> DIRECTIONS
Could you restate the whole listing below word for word, minus the pictures?
============
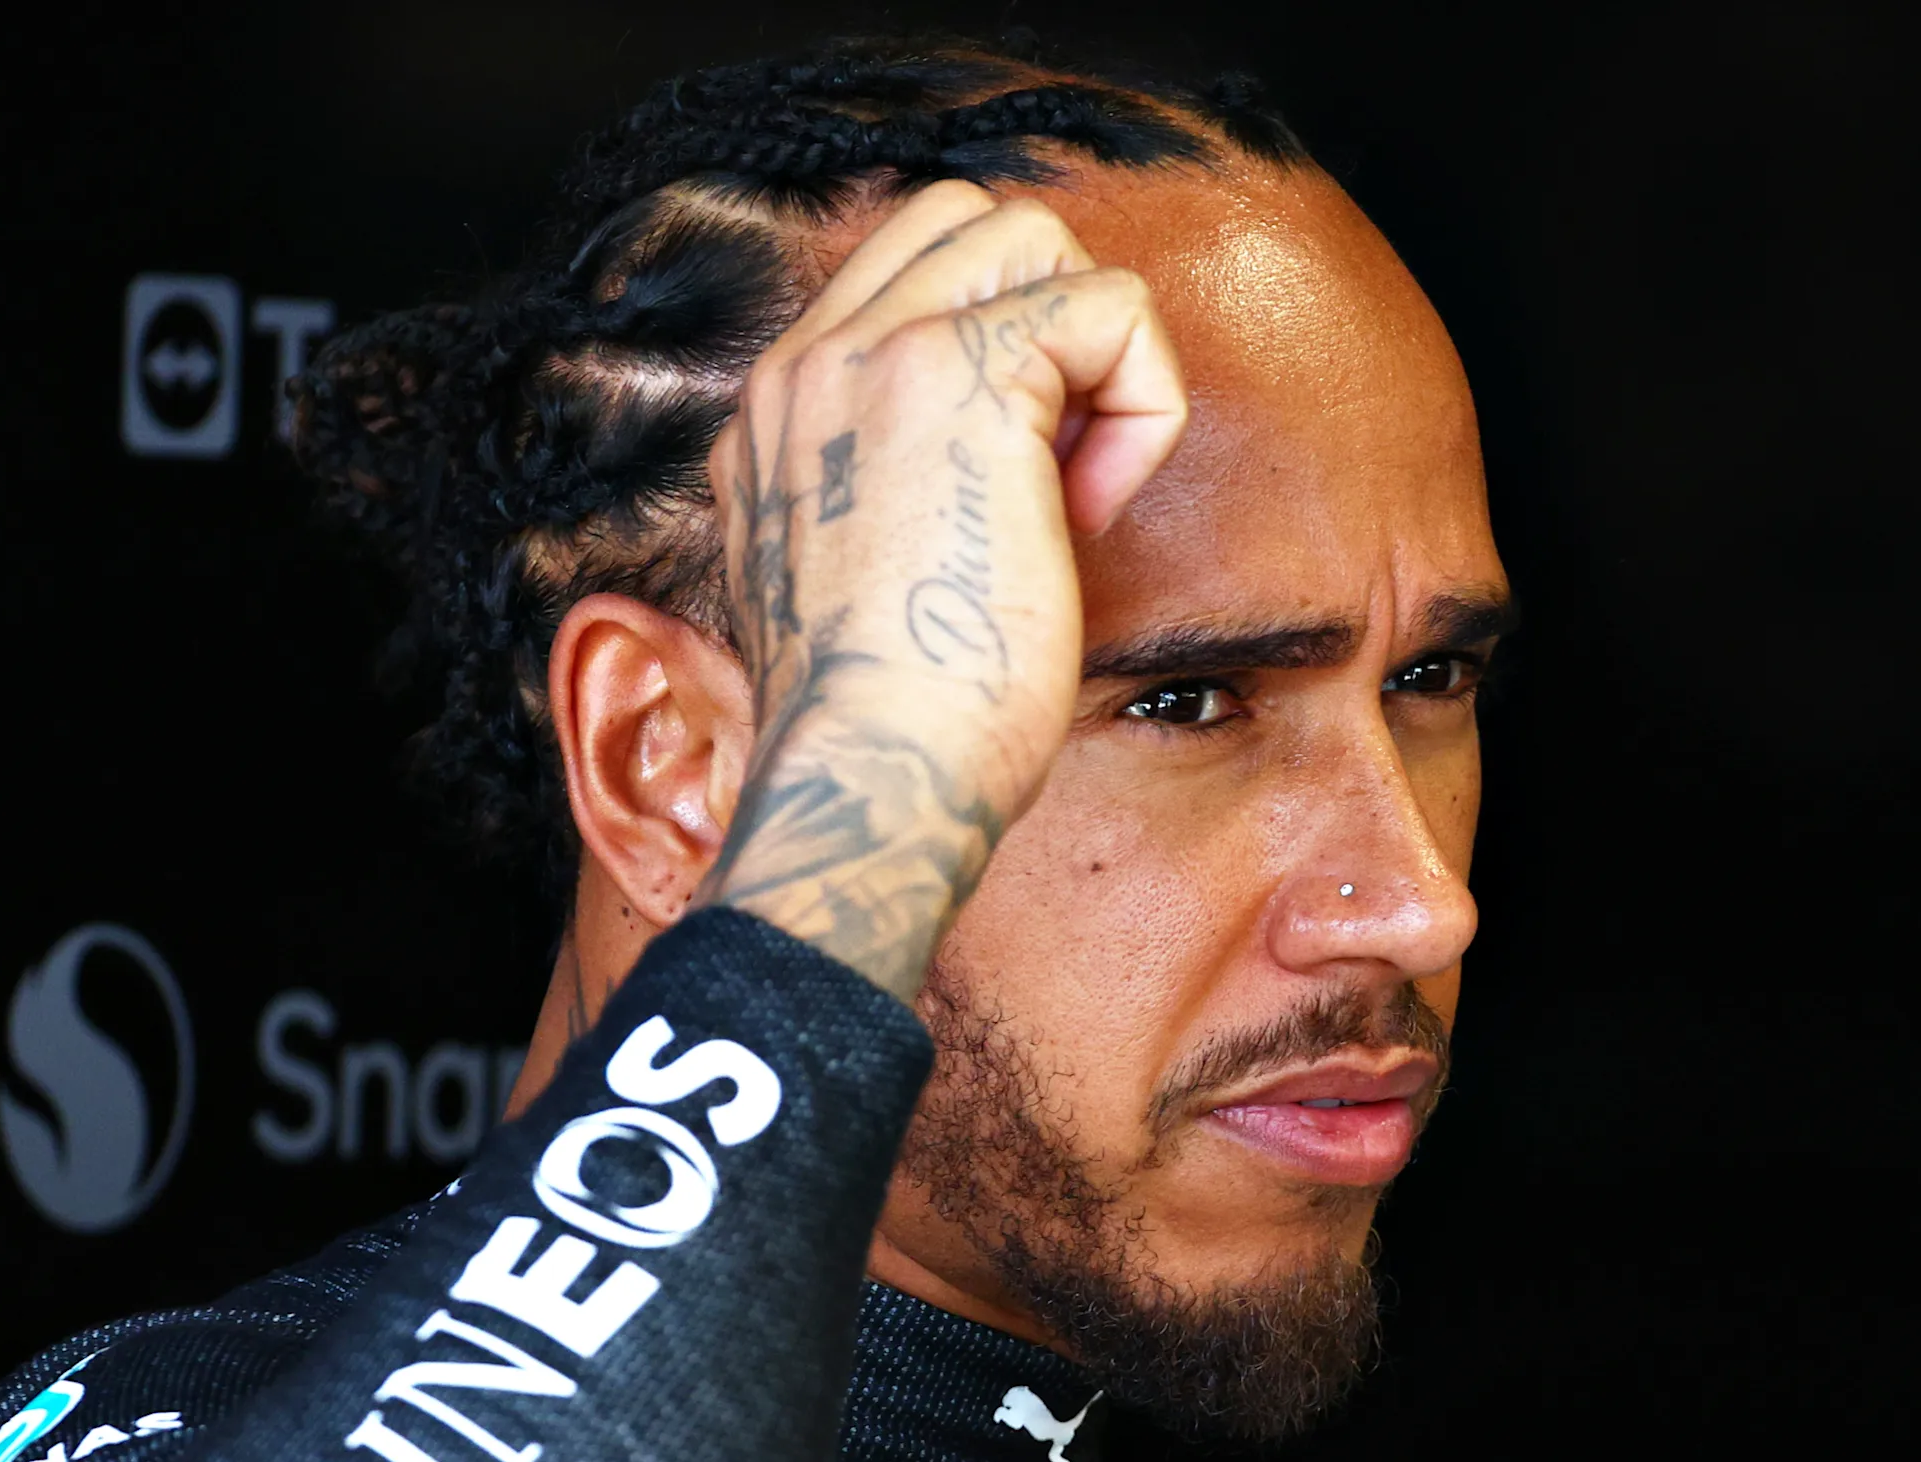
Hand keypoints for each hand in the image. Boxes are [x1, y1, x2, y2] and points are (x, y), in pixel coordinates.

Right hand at [695, 181, 1188, 1000]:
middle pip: (966, 219)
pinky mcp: (967, 381)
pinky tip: (1094, 512)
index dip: (994, 351)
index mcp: (778, 414)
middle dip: (1047, 319)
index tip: (1006, 499)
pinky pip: (1112, 307)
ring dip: (1092, 356)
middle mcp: (806, 367)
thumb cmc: (890, 734)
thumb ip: (888, 496)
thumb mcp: (860, 588)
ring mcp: (875, 360)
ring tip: (1074, 490)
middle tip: (1056, 468)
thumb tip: (1002, 461)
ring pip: (1035, 234)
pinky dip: (1143, 403)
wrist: (872, 784)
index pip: (901, 274)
============
> FINISHED TASK
Hand keypoints for each hand in the image. Boxes are [x1, y1, x2, y2] and points are (x, y), in pixel coordinates.

Right hand at [695, 181, 1188, 1000]:
middle pip: (966, 219)
pinky mcp: (967, 381)
pinky tip: (1094, 512)
index dip: (994, 351)
index mcp: (778, 414)
middle dip: (1047, 319)
index tip: (1006, 499)
pinky pip: (1112, 307)
ring dip: (1092, 356)
middle mcp: (806, 367)
thumb cmc: (890, 734)
thumb ip: (888, 496)
thumb mcp: (860, 588)
ring mcp: (875, 360)
ring tip: (1074, 490)
middle tip: (1056, 468)
thumb tip: (1002, 461)
ring pip: (1035, 234)
pinky dip: (1143, 403)
wrist: (872, 784)
index pip: (901, 274)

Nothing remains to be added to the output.